JAKARTA, KOMPAS.com - Polda Metro Jaya akan menyelidiki laporan dugaan penyekapan terhadap Ilma Sani Fitriana (33), anak penulis Ahmad Bahar.
Dalam kasus ini, Ilma melaporkan Ketua Umum GRIB Jaya Rosario de Marshall alias Hercules terkait dugaan perampasan kemerdekaan seseorang dan penyanderaan.
Kabid Humas Polda Metro Jaya Kombes Pol Budi Hermanto mengatakan, laporan tersebut telah diterima polisi pada Jumat (22/5/2026) sekitar pukul 14.00 WIB.
“Polda Metro Jaya, di mana pun kepolisian tidak boleh menolak laporan masyarakat. Kepolisian pasti akan melakukan penyelidikan,” ujar Budi kepada awak media, Sabtu (23/5/2026).
Baca juga: Hercules Dipolisikan Anak Ahmad Bahar soal Dugaan Penyekapan, GRIB Jaya: Kami Hormati
Polisi Akan Lakukan Klarifikasi dan Analisis Barang Bukti
Budi menjelaskan, penyelidik akan memanggil pelapor untuk proses klarifikasi, menganalisis barang bukti, hingga melakukan olah tempat kejadian perkara (TKP).
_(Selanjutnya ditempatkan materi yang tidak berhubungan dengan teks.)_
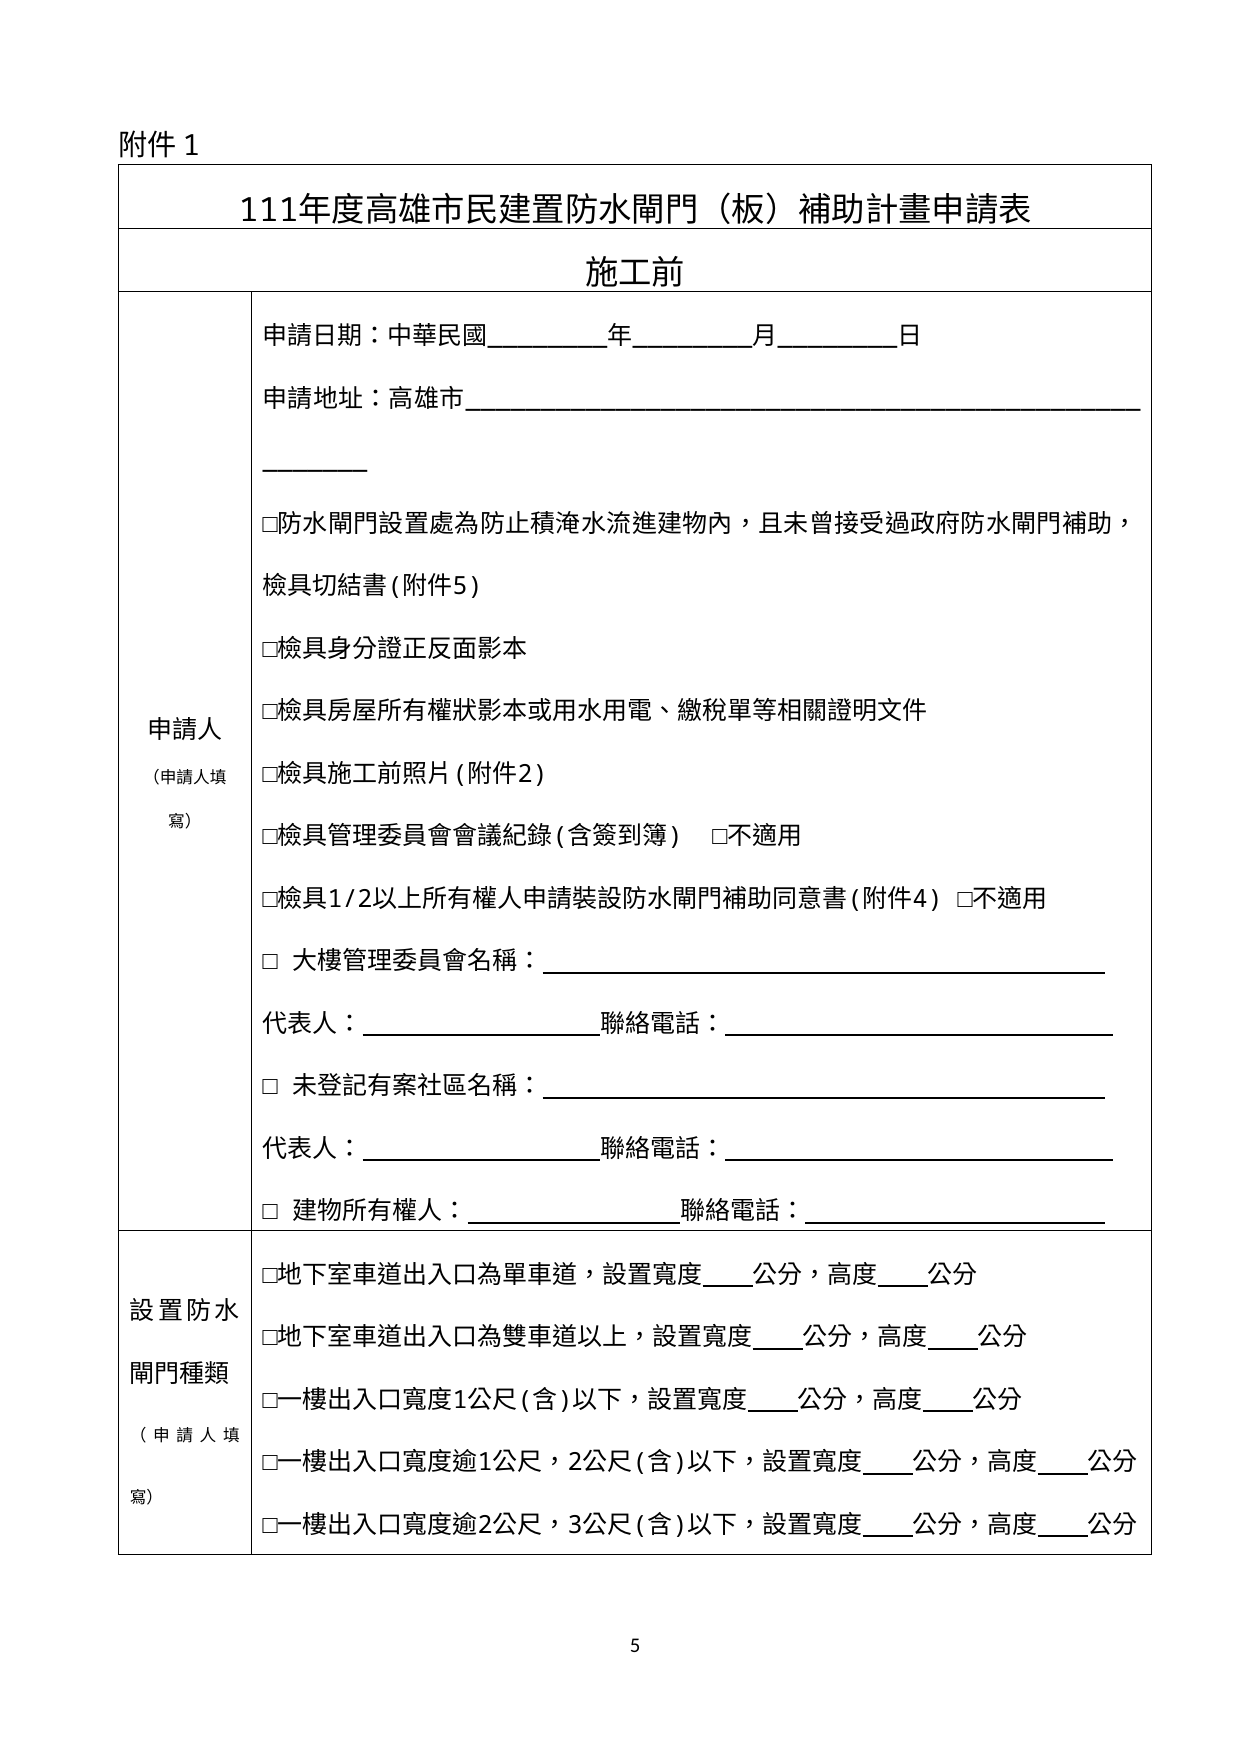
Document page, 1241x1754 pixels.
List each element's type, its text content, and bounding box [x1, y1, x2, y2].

table_cell 申請日期：中華民國________年________月________日 申請地址：高雄市____________________________________________________ □防水閘門設置處為防止積淹水流進建物內，且未曾接受過政府防水閘門補助，檢具切結書(附件5) □檢具身分證正反面影本 □檢具房屋所有權狀影本或用水用電、繳稅單等相關證明文件 □檢具施工前照片(附件2) □檢具管理委員會會議紀錄(含簽到簿) □不適用 □檢具1/2以上所有權人申請裝設防水閘門補助同意書(附件4) □不適用 □ 大樓管理委員會名稱： 代表人： 聯絡電話： □ 未登記有案社區名稱： 代表人： 聯絡電話： □ 建物所有權人： 聯絡電話： [252, 292, 1151, 1230]
text 附件1 [118, 102, 1152, 164]
table_header 111年度高雄市民建置防水閘門（板）補助計畫申請表 [119, 165, 1151, 228]
table_cell 施工前 [119, 229, 1151, 291]
table_cell □地下室車道出入口為單車道，設置寬度 公分，高度 公分 □地下室車道出入口為雙車道以上，設置寬度 公分，高度 公分 □一樓出入口寬度1公尺(含)以下，設置寬度 公分，高度 公分 □一樓出入口寬度逾1公尺，2公尺(含)以下，設置寬度 公分，高度 公分 □一樓出入口寬度逾2公尺，3公尺(含)以下，設置寬度 公分，高度 公分 [252, 1231, 1151, 1554]
table_cell 設置防水 閘門種類 （申請人填寫） [119, 1231, 251, 1554]
table_cell 申請人 （申請人填寫） [119, 292, 251, 1230]
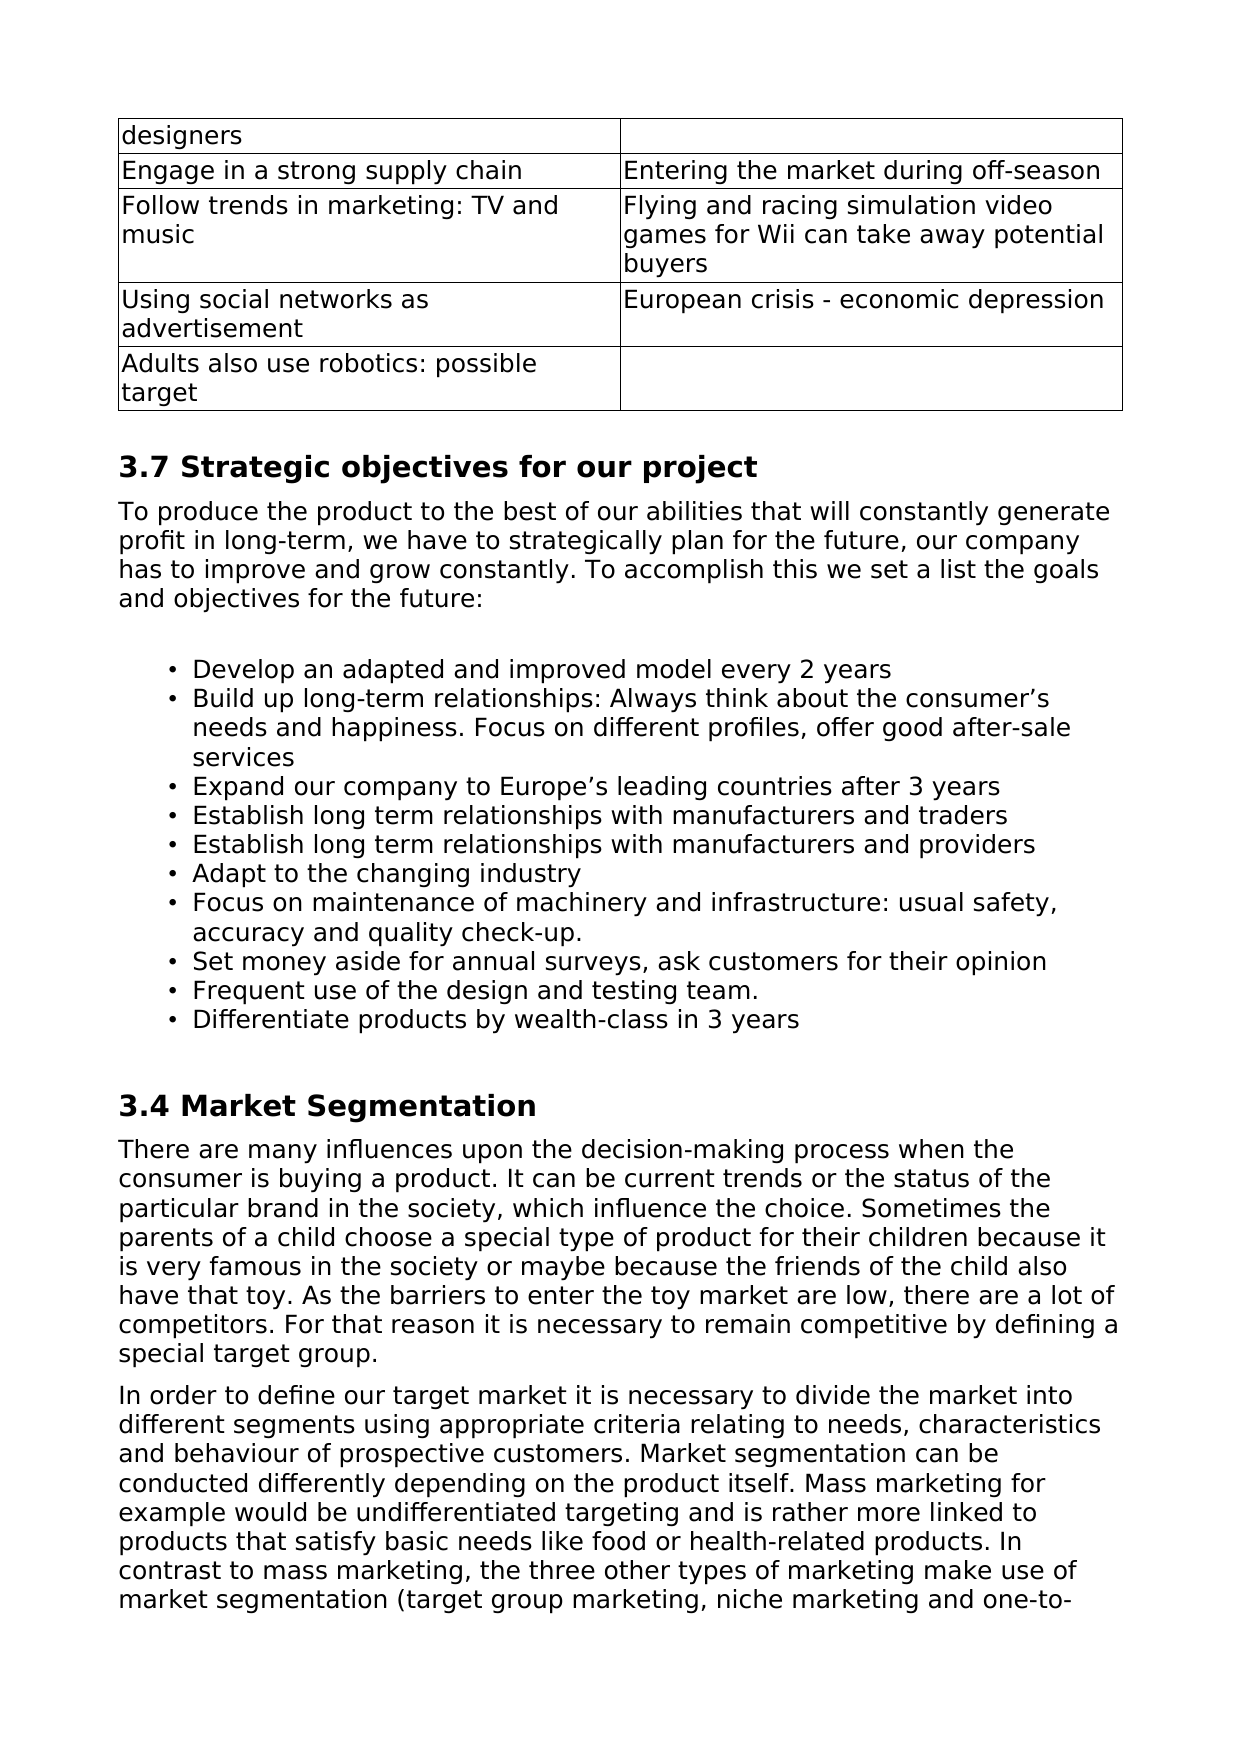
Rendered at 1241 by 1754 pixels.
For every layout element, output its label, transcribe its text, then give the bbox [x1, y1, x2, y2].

table_cell Flying and racing simulation video games for Wii can take away potential buyers [621, 189, 1122, 282]
table_cell European crisis - economic depression [621, 283, 1122, 346]
text To produce the product to the best of our abilities that will constantly generate profit in long-term, we have to strategically plan for the future, our company has to improve and grow constantly. To accomplish this we set a list the goals and objectives for the future: [118, 497, 1122, 613]
list Set money aside for annual surveys, ask customers for their opinion [177, 947, 1122, 976]
list Adapt to the changing industry [177, 859, 1122, 889]
table_cell Entering the market during off-season [621, 154, 1122, 188]
table_cell [621, 119, 1122, 153]
table_cell Engage in a strong supply chain [119, 154, 620, 188]
subtitle 3.7 Strategic objectives for our project [118, 450, 1122, 484]
list Frequent use of the design and testing team. [177, 976, 1122, 1005]
list Build up long-term relationships: Always think about the consumer’s needs and happiness. Focus on different profiles, offer good after-sale services [177, 684, 1122, 772]
text In order to define our target market it is necessary to divide the market into different segments using appropriate criteria relating to needs, characteristics and behaviour of prospective customers. Market segmentation can be conducted differently depending on the product itself. Mass marketing for example would be undifferentiated targeting and is rather more linked to products that satisfy basic needs like food or health-related products. In contrast to mass marketing, the three other types of marketing make use of market segmentation (target group marketing, niche marketing and one-to- [118, 1381, 1122, 1614]
table_cell [621, 347, 1122, 410]
list Differentiate products by wealth-class in 3 years [177, 1005, 1122, 1034]
list Establish long term relationships with manufacturers and traders [177, 801, 1122, 830]
list Focus on maintenance of machinery and infrastructure: usual safety, accuracy and quality check-up. [177, 889, 1122, 947]
list Develop an adapted and improved model every 2 years [177, 655, 1122, 684]
table_cell designers [119, 119, 620, 153]
table_cell Adults also use robotics: possible target [119, 347, 620, 410]
text There are many influences upon the decision-making process when the consumer is buying a product. It can be current trends or the status of the particular brand in the society, which influence the choice. Sometimes the parents of a child choose a special type of product for their children because it is very famous in the society or maybe because the friends of the child also have that toy. As the barriers to enter the toy market are low, there are a lot of competitors. For that reason it is necessary to remain competitive by defining a special target group. [118, 1135, 1122, 1369]
list Expand our company to Europe’s leading countries after 3 years [177, 772, 1122, 801]
list Establish long term relationships with manufacturers and providers [177, 830, 1122, 859]
table_cell Follow trends in marketing: TV and music [119, 189, 620, 282]
table_cell Using social networks as advertisement [119, 283, 620, 346]
subtitle 3.4 Market Segmentation [118, 1089, 1122, 1123]
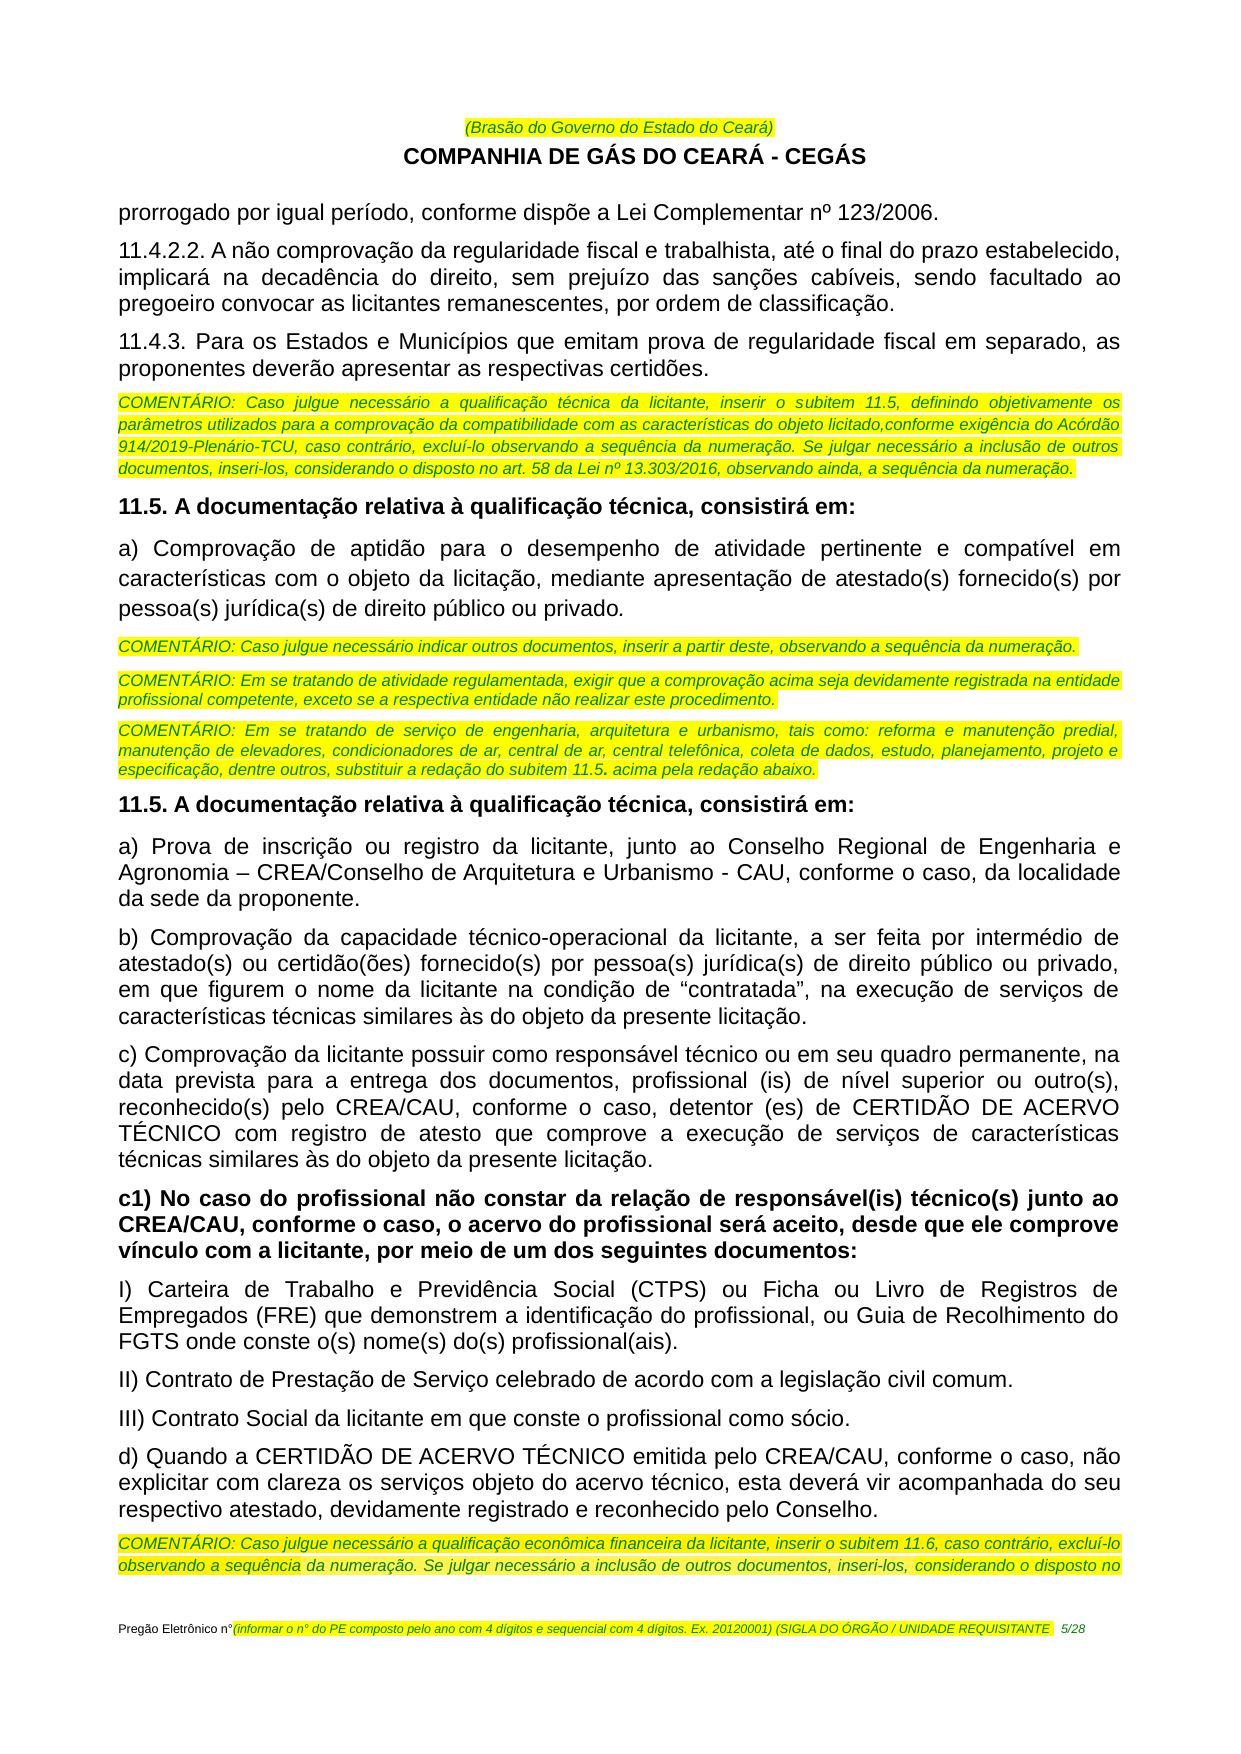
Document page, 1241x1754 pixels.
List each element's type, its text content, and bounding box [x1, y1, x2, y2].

text c1) No caso do profissional não constar da relação de responsável(is) técnico(s) junto ao CREA/CAU, conforme o caso, o acervo do profissional será aceito, desde que ele comprove vínculo com a licitante, por meio de um dos seguintes documentos: [118, 1184, 1120, 1264]
text II) Contrato de Prestação de Serviço celebrado de acordo com a legislação civil comum. [118, 1366, 1120, 1393]
text c) Comprovação da licitante possuir como responsável técnico ou em seu quadro permanente, na data prevista para a entrega dos documentos, profissional (is) de nível superior ou outro(s), reconhecido(s) pelo CREA/CAU, conforme o caso, detentor (es) de CERTIDÃO DE ACERVO TÉCNICO com registro de atesto que comprove a execução de serviços de características técnicas similares às do objeto da presente licitação. [118, 1041, 1120, 1173]
text 11.5. A documentação relativa à qualificação técnica, consistirá em: [118, 493, 1122, 519]
text III) Contrato Social da licitante em que conste o profissional como sócio. [118, 1405, 1120, 1431]
text a) Comprovação de aptidão para o desempenho de atividade pertinente e compatível em características com o objeto da licitação, mediante apresentação de atestado(s) fornecido(s) por pessoa(s) jurídica(s) de direito público ou privado. [118, 535, 1122, 621]
text 11.5. A documentação relativa à qualificação técnica, consistirá em: [118, 791, 1122, 817]
text I) Carteira de Trabalho e Previdência Social (CTPS) ou Ficha ou Livro de Registros de Empregados (FRE) que demonstrem a identificação do profissional, ou Guia de Recolhimento do FGTS onde conste o(s) nome(s) do(s) profissional(ais). [118, 1276, 1120, 1354]
text a) Prova de inscrição ou registro da licitante, junto ao Conselho Regional de Engenharia e Agronomia – CREA/Conselho de Arquitetura e Urbanismo - CAU, conforme o caso, da localidade da sede da proponente. [118, 833, 1122, 912]
text COMENTÁRIO: Caso julgue necessário a qualificação econômica financeira da licitante, inserir o subitem 11.6, caso contrário, excluí-lo observando a sequência da numeração. Se julgar necessário a inclusão de outros documentos, inseri-los, considerando o disposto no [118, 1534, 1122, 1575]
text COMENTÁRIO: Em se tratando de serviço de engenharia, arquitetura e urbanismo, tais como: reforma e manutenção predial, manutenção de elevadores, condicionadores de ar, central de ar, central telefônica, coleta de dados, estudo, planejamento, projeto e especificação, dentre outros, substituir a redação do subitem 11.5. acima pela redação abaixo. [118, 721, 1122, 779]
text 11.4.2.2. A não comprovação da regularidade fiscal e trabalhista, até o final do prazo estabelecido, implicará na decadência do direito, sem prejuízo das sanções cabíveis, sendo facultado ao pregoeiro convocar as licitantes remanescentes, por ordem de classificação. [118, 237, 1122, 316]
text d) Quando a CERTIDÃO DE ACERVO TÉCNICO emitida pelo CREA/CAU, conforme o caso, não explicitar com clareza os serviços objeto do acervo técnico, esta deverá vir acompanhada do seu respectivo atestado, devidamente registrado e reconhecido pelo Conselho. [118, 1443, 1122, 1522]
text COMENTÁRIO: Em se tratando de atividade regulamentada, exigir que a comprovação acima seja devidamente registrada na entidade profissional competente, exceto se a respectiva entidade não realizar este procedimento. [118, 671, 1122, 709]
text COMENTÁRIO: Caso julgue necessário indicar outros documentos, inserir a partir deste, observando a sequência da numeração. [118, 637, 1122, 656]
text b) Comprovação da capacidade técnico-operacional da licitante, a ser feita por intermédio de atestado(s) ou certidão(ões) fornecido(s) por pessoa(s) jurídica(s) de direito público ou privado, em que figurem o nome da licitante na condição de “contratada”, na execução de serviços de características técnicas similares às do objeto da presente licitação. [118, 924, 1120, 1029]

Menurut dia, apabila ditemukan unsur pidana dalam proses penyelidikan dan dilakukan gelar perkara, status penanganan kasus dapat ditingkatkan ke tahap penyidikan.
“Apabila dalam proses penyelidikan dilakukan gelar perkara, maka ada pengalihan status dari lidik menjadi sidik atau penyidikan,” kata dia.
Saat ini, laporan tersebut masih berada dalam tahap awal penanganan setelah diterima Sentra Pelayanan Kepolisian Terpadu (SPKT).
“Nanti akan didistribusikan penanganannya, apakah dilakukan oleh Ditreskrimum, kepada subdit mana yang akan menangani. Dari subdit akan diterbitkan administrasi penyidikan maupun penyelidikan,” ujar Budi.
Ia menambahkan, sejauh ini polisi baru menerima laporan dari satu pelapor.
“Laporannya baru diterima kemarin siang. Artinya pemeriksaan baru akan nanti,” ucap dia.
Baca juga: Saat Hercules Dipolisikan Putri Ahmad Bahar soal Dugaan Penyekapan, GRIB Tantang Pembuktian
Hercules dan GRIB Jaya Dilaporkan
Nama GRIB Jaya dan Hercules tercantum dalam satu dari dua laporan yang dibuat Ilma di Polda Metro Jaya.
Laporan tersebut teregistrasi dengan nomor LP/B/3678/V/2026/SPKT/POLDA METRO JAYA tertanggal 22 Mei 2026.
Dalam laporan itu, Hercules dan GRIB Jaya dilaporkan menggunakan Pasal 446 KUHP tentang Perampasan Kemerdekaan Orang juncto Pasal 451 KUHP tentang Penyanderaan.